Adding GDP growth to the model gets us closer to the old normal. The postwar boom was characterized by stronger economic growth than the current environment.
The four-factor model includes unemployment, which was quite low as of August 2023. That gets us closer, again, to the postwar boom.
My View From the Knife’s Edge
Given the post-pandemic distortions in macro data, I believe there’s a possibility that the market could shift into something resembling any of these four historical regimes over the next few months.
That said, a return to the new normal strikes me as the least likely outcome. The new normal is old news. Stagflation also appears less likely.
This chart shows the sensitivity of regime probabilities to our assumption about inflation, using the three-factor model (Fed funds rate, inflation, and GDP growth).
The vertical bar shows, again, that the regime probabilities for current conditions are split between old normal (green line) and postwar boom (red line). However, should inflation reaccelerate above 6%, and growth remain anemic, the stagflation probability (purple line) would jump to 75% or higher.
What Would Increase the Risk of Stagflation in Our Three-Factor Model?
(Fig. 7) Regime probabilities vs inflation
Stock and Bond Market Returns by Historical Regime
(Fig. 8) Average annual total returns
The Asset Allocation Committee believes that inflation risk skews to the upside. Rising energy prices are a concern amid emerging pressures on the supply side of the market. Labor costs may also head higher, a point underscored by the United Auto Workers strike.
My Takeaway: High rates won’t kill the economy. Rates are high relative to the new normal, but not relative to the history of capital markets. The Fed Funds Rate has exceeded 5% for decades, and stock markets still did well. And, as one Asset Allocation Committee member pointed out, “Sticky inflation historically has been good for earnings.”
Some Caveats
The high level of U.S. government debt is an important caveat. On the other hand, consumer and corporate leverage looks low relative to historical standards.
Also, Committee members pushed back that the high equity returns of the Postwar Boom and Old Normal regimes benefited from favorable starting points.
The postwar boom started with significant slack in the economy, creating lots of room for productivity gains. And the old normal started with extremely high interest rates, which set the stage for the multi-decade decline in interest rates—the mother of all valuation tailwinds.
My Investment Conclusions
The world is different now.

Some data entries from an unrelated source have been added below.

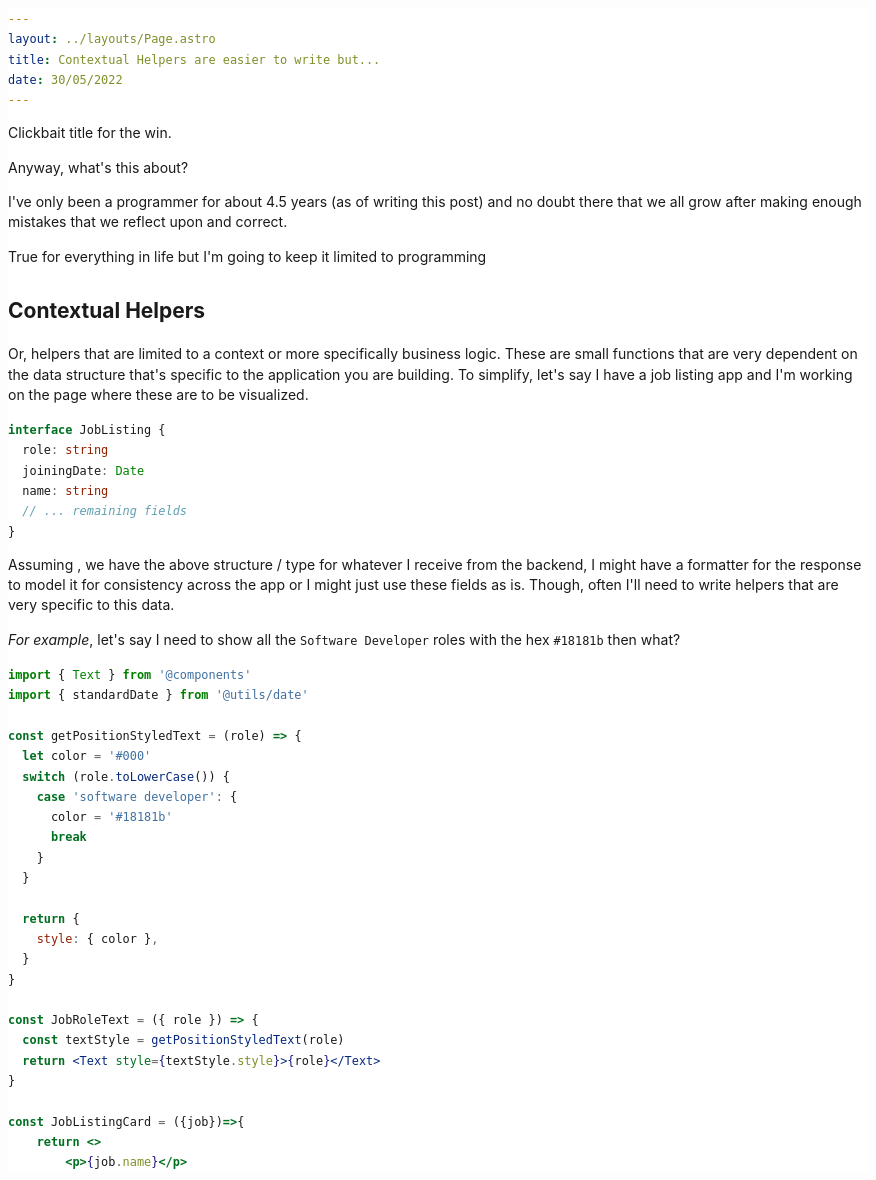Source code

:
 ```yaml
---
layout: ../layouts/Page.astro
title: Contextual Helpers are easier to write but...
date: 30/05/2022
---
```


Clickbait title for the win.

Anyway, what's this about?

I've only been a programmer for about 4.5 years (as of writing this post) and no doubt there that we all grow after making enough
mistakes that we reflect upon and correct.

True for everything in life but I'm going to keep it limited to programming

## Contextual Helpers

Or, helpers that are limited to a context or more specifically business logic. These are small functions that are very dependent on
the data structure that's specific to the application you are building. To simplify, let's say I have a job listing app and I'm working on the page where these are to be visualized.

```ts
interface JobListing {
  role: string
  joiningDate: Date
  name: string
  // ... remaining fields
}
```

Assuming , we have the above structure / type for whatever I receive from the backend, I might have a formatter for the response to model it for consistency across the app or I might just use these fields as is. Though, often I'll need to write helpers that are very specific to this data.

_For example_, let's say I need to show all the `Software Developer` roles with the hex `#18181b` then what?

```jsx
import { Text } from '@components'
import { standardDate } from '@utils/date'

const getPositionStyledText = (role) => {
  let color = '#000'
  switch (role.toLowerCase()) {
    case 'software developer': {
      color = '#18181b'
      break
    }
  }

  return {
    style: { color },
  }
}

const JobRoleText = ({ role }) => {
  const textStyle = getPositionStyledText(role)
  return <Text style={textStyle.style}>{role}</Text>
}

const JobListingCard = ({job})=>{
    return <>
        <p>{job.name}</p>
```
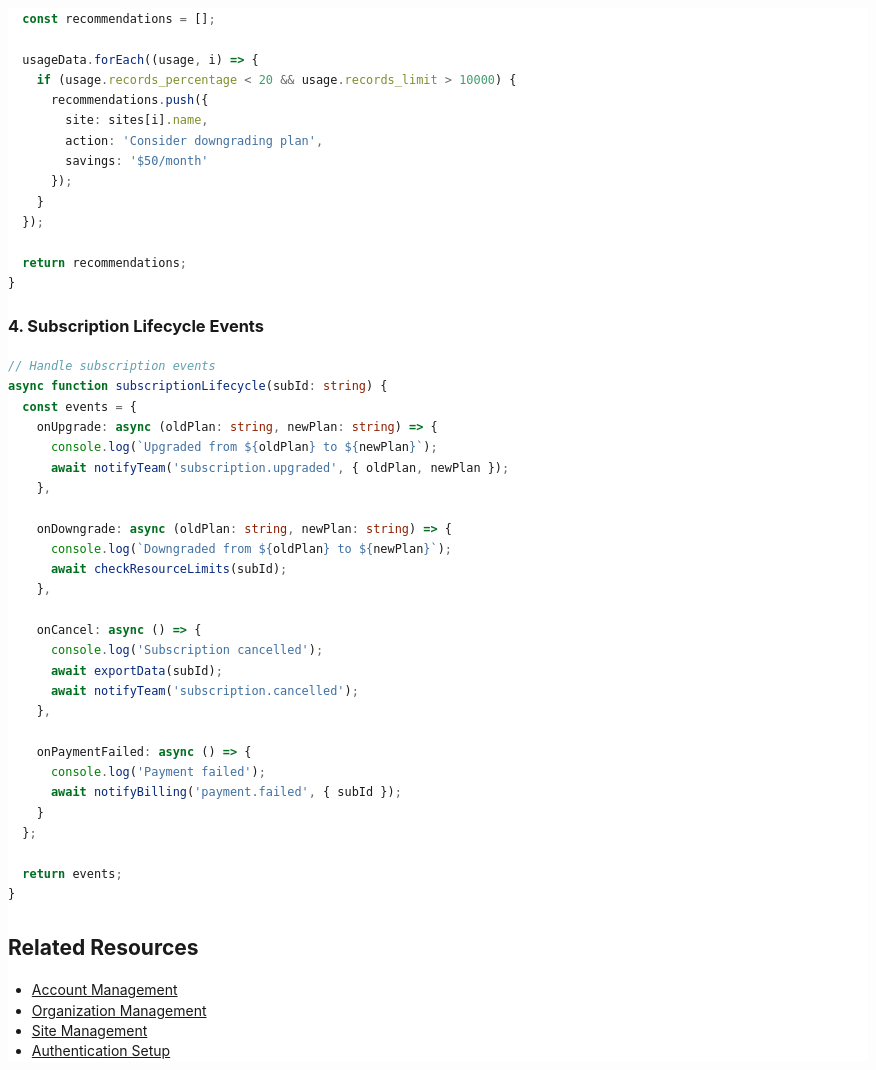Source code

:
 ```typescript
  const recommendations = [];
  
  usageData.forEach((usage, i) => {
    if (usage.records_percentage < 20 && usage.records_limit > 10000) {
      recommendations.push({
        site: sites[i].name,
        action: 'Consider downgrading plan',
        savings: '$50/month'
      });
    }
  });
  
  return recommendations;
}
```

### 4. Subscription Lifecycle Events
```typescript
// Handle subscription events
async function subscriptionLifecycle(subId: string) {
  const events = {
    onUpgrade: async (oldPlan: string, newPlan: string) => {
      console.log(`Upgraded from ${oldPlan} to ${newPlan}`);
      await notifyTeam('subscription.upgraded', { oldPlan, newPlan });
    },
    
    onDowngrade: async (oldPlan: string, newPlan: string) => {
      console.log(`Downgraded from ${oldPlan} to ${newPlan}`);
      await checkResourceLimits(subId);
    },
    
    onCancel: async () => {
      console.log('Subscription cancelled');
      await exportData(subId);
      await notifyTeam('subscription.cancelled');
    },
    
    onPaymentFailed: async () => {
      console.log('Payment failed');
      await notifyBilling('payment.failed', { subId });
    }
  };
  
  return events;
}
```

## Related Resources

- [Account Management](./merged-account-management.md)
- [Organization Management](./merged-organization-management.md)
- [Site Management](./merged-site-management.md)
- [Authentication Setup](../00-quick-start/authentication.md)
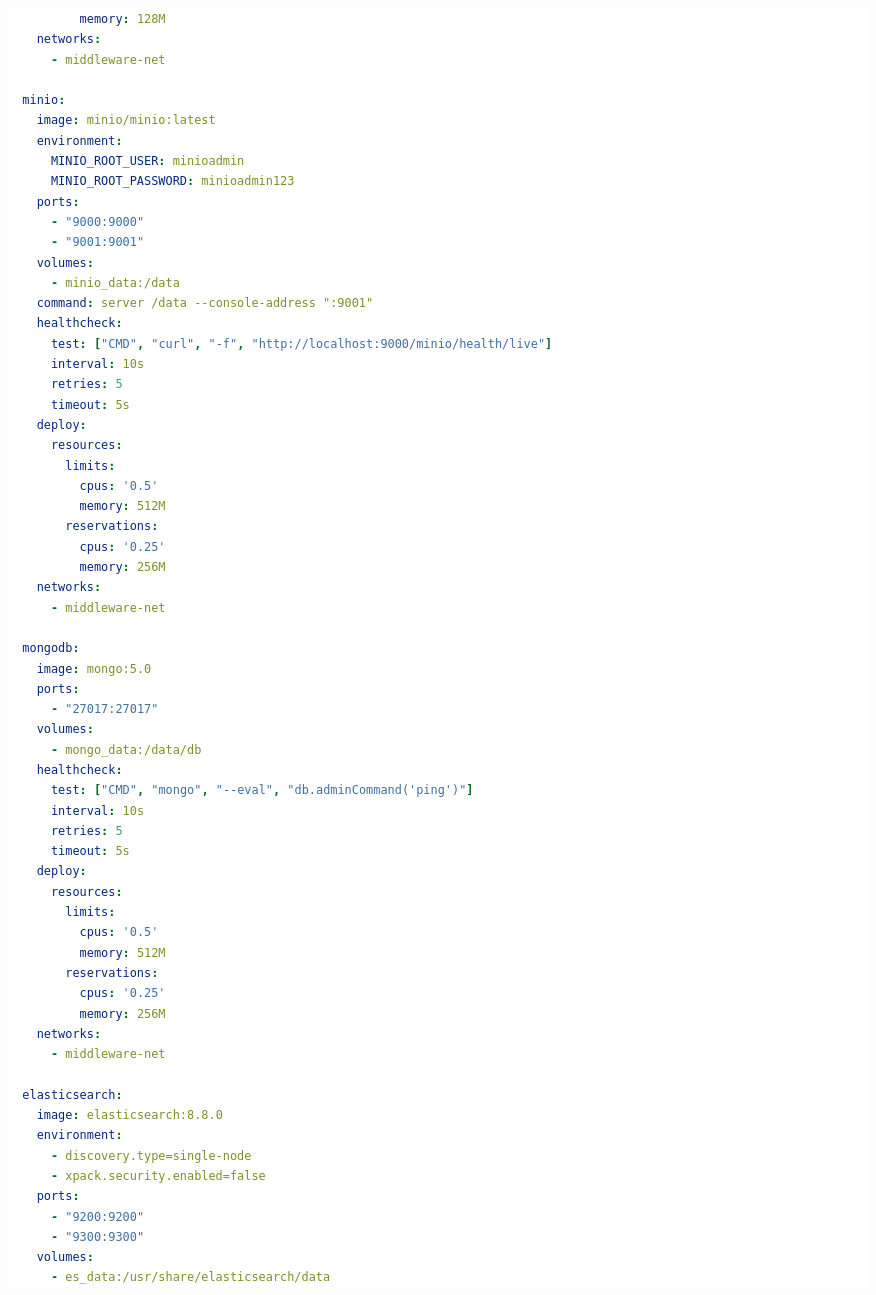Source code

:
 ```yaml
          memory: 128M
    networks:
      - middleware-net

  minio:
    image: minio/minio:latest
    environment:
      MINIO_ROOT_USER: minioadmin
      MINIO_ROOT_PASSWORD: minioadmin123
    ports:
      - "9000:9000"
      - "9001:9001"
    volumes:
      - minio_data:/data
    command: server /data --console-address ":9001"
    healthcheck:
      test: ["CMD", "curl", "-f", "http://localhost:9000/minio/health/live"]
      interval: 10s
      retries: 5
      timeout: 5s
    deploy:
      resources:
        limits:
          cpus: '0.5'
          memory: 512M
        reservations:
          cpus: '0.25'
          memory: 256M
    networks:
      - middleware-net

  mongodb:
    image: mongo:5.0
    ports:
      - "27017:27017"
    volumes:
      - mongo_data:/data/db
    healthcheck:
      test: ["CMD", "mongo", "--eval", "db.adminCommand('ping')"]
      interval: 10s
      retries: 5
      timeout: 5s
    deploy:
      resources:
        limits:
          cpus: '0.5'
          memory: 512M
        reservations:
          cpus: '0.25'
          memory: 256M
    networks:
      - middleware-net

  elasticsearch:
    image: elasticsearch:8.8.0
    environment:
      - discovery.type=single-node
      - xpack.security.enabled=false
    ports:
      - "9200:9200"
      - "9300:9300"
    volumes:
      - es_data:/usr/share/elasticsearch/data
```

We’re in a NEW regime, an environment that will look different from the four we studied. Nonetheless, history often rhymes.
Let’s not get too bearish. Market segments that don’t trade at nosebleed valuations, such as small- and mid-cap stocks and real asset equities, look appealing on a relative basis. And if we see a spike in volatility and a market sell-off, it may be an opportunity to buy stocks.